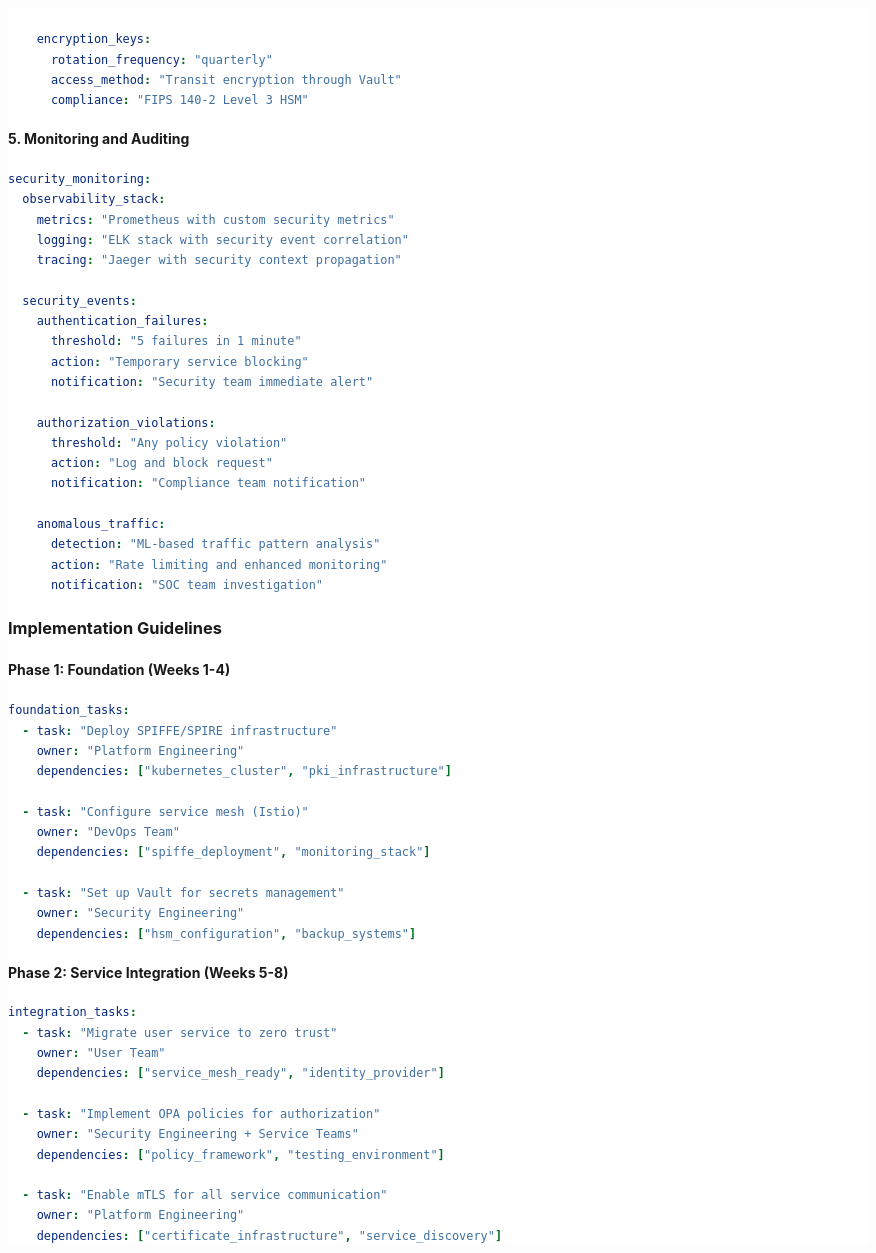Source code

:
   ```yaml
        
      encryption_keys:
        rotation_frequency: "quarterly"
        access_method: "Transit encryption through Vault"
        compliance: "FIPS 140-2 Level 3 HSM"
  ```
  
  #### 5. Monitoring and Auditing
  ```yaml
  security_monitoring:
    observability_stack:
      metrics: "Prometheus with custom security metrics"
      logging: "ELK stack with security event correlation"
      tracing: "Jaeger with security context propagation"
      
    security_events:
      authentication_failures:
        threshold: "5 failures in 1 minute"
        action: "Temporary service blocking"
        notification: "Security team immediate alert"
        
      authorization_violations:
        threshold: "Any policy violation"
        action: "Log and block request"
        notification: "Compliance team notification"
        
      anomalous_traffic:
        detection: "ML-based traffic pattern analysis"
        action: "Rate limiting and enhanced monitoring"
        notification: "SOC team investigation"
  ```
  
  ### Implementation Guidelines
  
  #### Phase 1: Foundation (Weeks 1-4)
  ```yaml
  foundation_tasks:
    - task: "Deploy SPIFFE/SPIRE infrastructure"
      owner: "Platform Engineering"
      dependencies: ["kubernetes_cluster", "pki_infrastructure"]
      
    - task: "Configure service mesh (Istio)"
      owner: "DevOps Team"
      dependencies: ["spiffe_deployment", "monitoring_stack"]
      
    - task: "Set up Vault for secrets management"
      owner: "Security Engineering"
      dependencies: ["hsm_configuration", "backup_systems"]
  ```
  
  #### Phase 2: Service Integration (Weeks 5-8)
  ```yaml
  integration_tasks:
    - task: "Migrate user service to zero trust"
      owner: "User Team"
      dependencies: ["service_mesh_ready", "identity_provider"]
      
    - task: "Implement OPA policies for authorization"
      owner: "Security Engineering + Service Teams"
      dependencies: ["policy_framework", "testing_environment"]
      
    - task: "Enable mTLS for all service communication"
      owner: "Platform Engineering"
      dependencies: ["certificate_infrastructure", "service_discovery"]
  ```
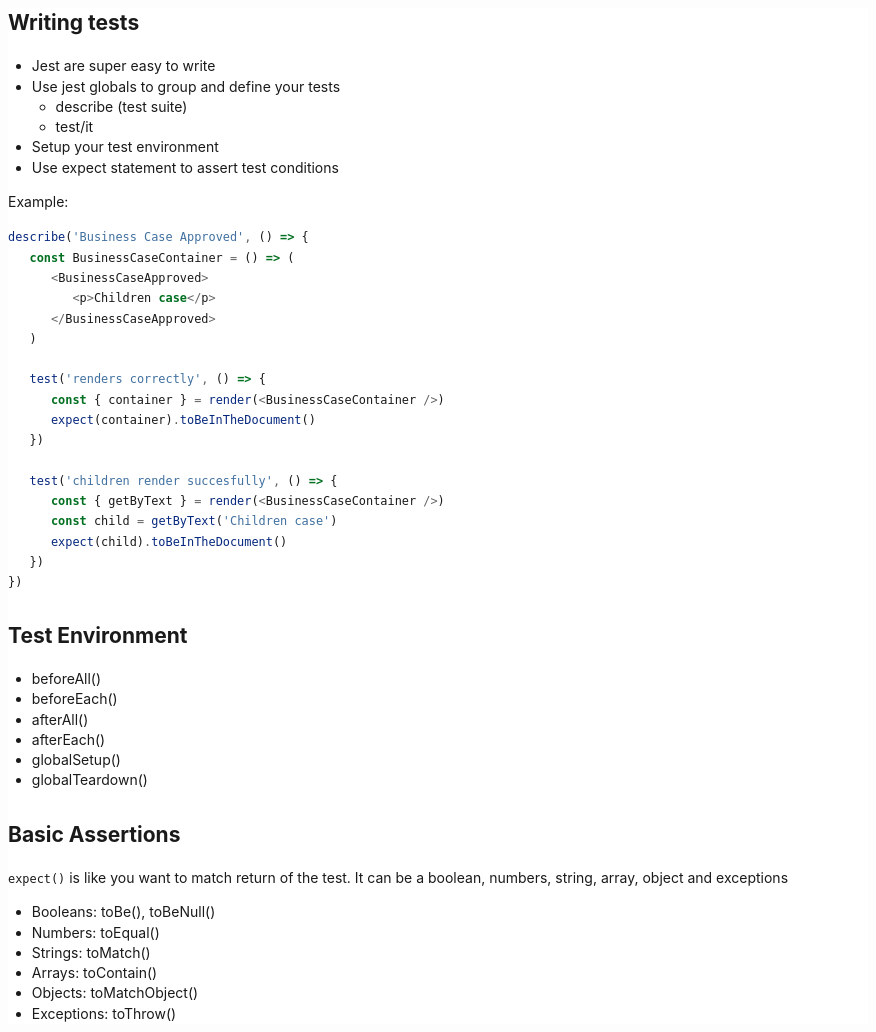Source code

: ## Writing tests

-  Jest are super easy to write
-  Use jest globals to group and define your tests
   -  describe (test suite)
   -  test/it
-  Setup your test environment
-  Use expect statement to assert test conditions

Example:

```javascript
describe('Business Case Approved', () => {
   const BusinessCaseContainer = () => (
      <BusinessCaseApproved>
         <p>Children case</p>
      </BusinessCaseApproved>
   )

   test('renders correctly', () => {
      const { container } = render(<BusinessCaseContainer />)
      expect(container).toBeInTheDocument()
   })

   test('children render succesfully', () => {
      const { getByText } = render(<BusinessCaseContainer />)
      const child = getByText('Children case')
      expect(child).toBeInTheDocument()
   })
})
```

## Test Environment

-  beforeAll()
-  beforeEach()
-  afterAll()
-  afterEach()
-  globalSetup()
-  globalTeardown()

## Basic Assertions

`expect()` is like you want to match return of the test. It can be a boolean, numbers, string, array, object and exceptions

-  Booleans: toBe(), toBeNull()
-  Numbers: toEqual()
-  Strings: toMatch()
-  Arrays: toContain()
-  Objects: toMatchObject()
-  Exceptions: toThrow()
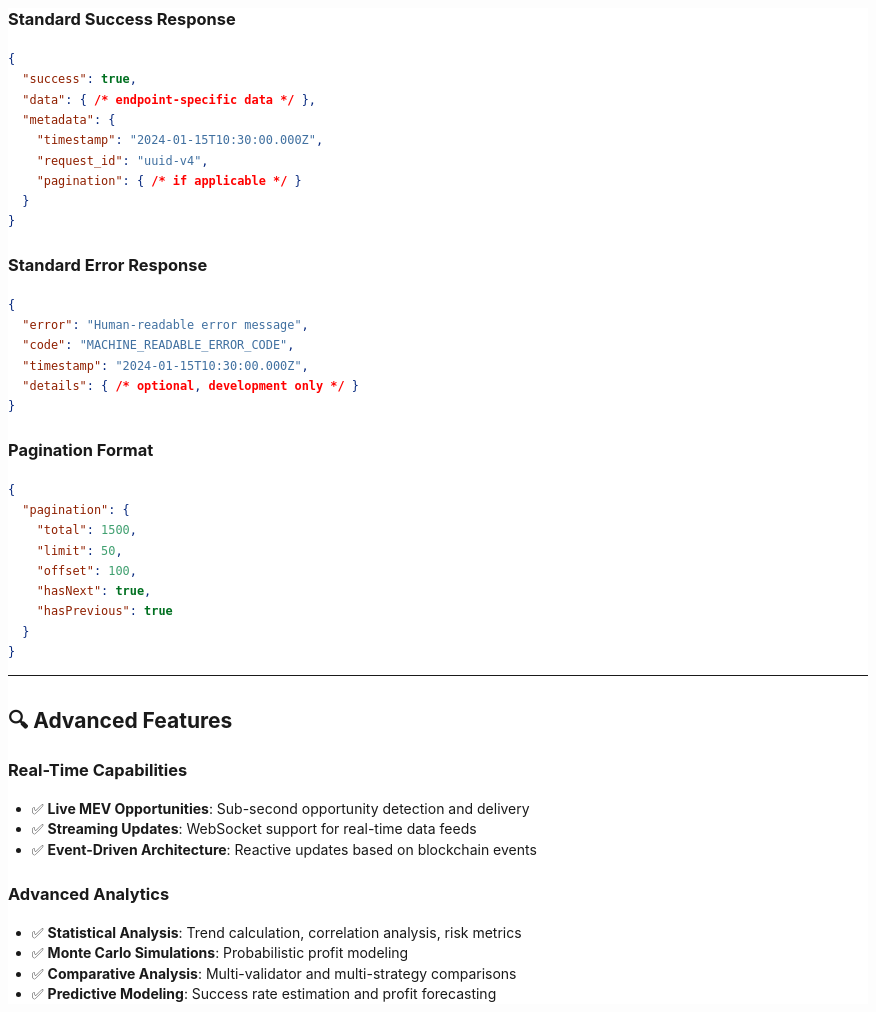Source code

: ### **Standard Success Response**
```json
{
  "success": true,
  "data": { /* endpoint-specific data */ },
  "metadata": {
    "timestamp": "2024-01-15T10:30:00.000Z",
    "request_id": "uuid-v4",
    "pagination": { /* if applicable */ }
  }
}
```

### **Standard Error Response**
```json
{
  "error": "Human-readable error message",
  "code": "MACHINE_READABLE_ERROR_CODE",
  "timestamp": "2024-01-15T10:30:00.000Z",
  "details": { /* optional, development only */ }
}
```

### **Pagination Format**
```json
{
  "pagination": {
    "total": 1500,
    "limit": 50,
    "offset": 100,
    "hasNext": true,
    "hasPrevious": true
  }
}
```

---

## 🔍 **Advanced Features**

### **Real-Time Capabilities**
- ✅ **Live MEV Opportunities**: Sub-second opportunity detection and delivery
- ✅ **Streaming Updates**: WebSocket support for real-time data feeds
- ✅ **Event-Driven Architecture**: Reactive updates based on blockchain events

### **Advanced Analytics**
- ✅ **Statistical Analysis**: Trend calculation, correlation analysis, risk metrics
- ✅ **Monte Carlo Simulations**: Probabilistic profit modeling
- ✅ **Comparative Analysis**: Multi-validator and multi-strategy comparisons
- ✅ **Predictive Modeling**: Success rate estimation and profit forecasting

Problem to solve:
Omit pictures; set down the rest of the material word for word.

Result:
Source code

:
   ```yaml
        
      encryption_keys:
        rotation_frequency: "quarterly"
        access_method: "Transit encryption through Vault"
        compliance: "FIPS 140-2 Level 3 HSM"
  ```
  
  #### 5. Monitoring and Auditing
  ```yaml
  security_monitoring:
    observability_stack:
      metrics: "Prometheus with custom security metrics"
      logging: "ELK stack with security event correlation"
      tracing: "Jaeger with security context propagation"
      
    security_events:
      authentication_failures:
        threshold: "5 failures in 1 minute"
        action: "Temporary service blocking"
        notification: "Security team immediate alert"
        
      authorization_violations:
        threshold: "Any policy violation"
        action: "Log and block request"
        notification: "Compliance team notification"
        
      anomalous_traffic:
        detection: "ML-based traffic pattern analysis"
        action: "Rate limiting and enhanced monitoring"
        notification: "SOC team investigation"
  ```
  
  ### Implementation Guidelines
  
  #### Phase 1: Foundation (Weeks 1-4)
  ```yaml
  foundation_tasks:
    - task: "Deploy SPIFFE/SPIRE infrastructure"
      owner: "Platform Engineering"
      dependencies: ["kubernetes_cluster", "pki_infrastructure"]
      
    - task: "Configure service mesh (Istio)"
      owner: "DevOps Team"
      dependencies: ["spiffe_deployment", "monitoring_stack"]
      
    - task: "Set up Vault for secrets management"
      owner: "Security Engineering"
      dependencies: ["hsm_configuration", "backup_systems"]
  ```
  
  #### Phase 2: Service Integration (Weeks 5-8)
  ```yaml
  integration_tasks:
    - task: "Migrate user service to zero trust"
      owner: "User Team"
      dependencies: ["service_mesh_ready", "identity_provider"]
      
    - task: "Implement OPA policies for authorization"
      owner: "Security Engineering + Service Teams"
      dependencies: ["policy_framework", "testing_environment"]
      
    - task: "Enable mTLS for all service communication"
      owner: "Platform Engineering"
      dependencies: ["certificate_infrastructure", "service_discovery"]
  ```
Source code

: ## Writing tests

-  Jest are super easy to write
-  Use jest globals to group and define your tests
   -  describe (test suite)
   -  test/it
-  Setup your test environment
-  Use expect statement to assert test conditions

Example:

```javascript
describe('Business Case Approved', () => {
   const BusinessCaseContainer = () => (
      <BusinessCaseApproved>
         <p>Children case</p>
      </BusinessCaseApproved>
   )

   test('renders correctly', () => {
      const { container } = render(<BusinessCaseContainer />)
      expect(container).toBeInTheDocument()
   })

   test('children render succesfully', () => {
      const { getByText } = render(<BusinessCaseContainer />)
      const child = getByText('Children case')
      expect(child).toBeInTheDocument()
   })
})
```

## Test Environment

-  beforeAll()
-  beforeEach()
-  afterAll()
-  afterEach()
-  globalSetup()
-  globalTeardown()

## Basic Assertions

`expect()` is like you want to match return of the test. It can be a boolean, numbers, string, array, object and exceptions

-  Booleans: toBe(), toBeNull()
-  Numbers: toEqual()
-  Strings: toMatch()
-  Arrays: toContain()
-  Objects: toMatchObject()
-  Exceptions: toThrow()
Source code

: ### **Standard Success Response**
```json
{
  "success": true,
  "data": { /* endpoint-specific data */ },
  "metadata": {
    "timestamp": "2024-01-15T10:30:00.000Z",
    "request_id": "uuid-v4",
    "pagination": { /* if applicable */ }
  }
}
```

### **Standard Error Response**
```json
{
  "error": "Human-readable error message",
  "code": "MACHINE_READABLE_ERROR_CODE",
  "timestamp": "2024-01-15T10:30:00.000Z",
  "details": { /* optional, development only */ }
}
```

### **Pagination Format**
```json
{
  "pagination": {
    "total": 1500,
    "limit": 50,
    "offset": 100,
    "hasNext": true,
    "hasPrevious": true
  }
}
```

---

## 🔍 **Advanced Features**

### **Real-Time Capabilities**
- ✅ **Live MEV Opportunities**: Sub-second opportunity detection and delivery
- ✅ **Streaming Updates**: WebSocket support for real-time data feeds
- ✅ **Event-Driven Architecture**: Reactive updates based on blockchain events

### **Advanced Analytics**
- ✅ **Statistical Analysis**: Trend calculation, correlation analysis, risk metrics
- ✅ **Monte Carlo Simulations**: Probabilistic profit modeling
- ✅ **Comparative Analysis**: Multi-validator and multi-strategy comparisons
- ✅ **Predictive Modeling**: Success rate estimation and profit forecasting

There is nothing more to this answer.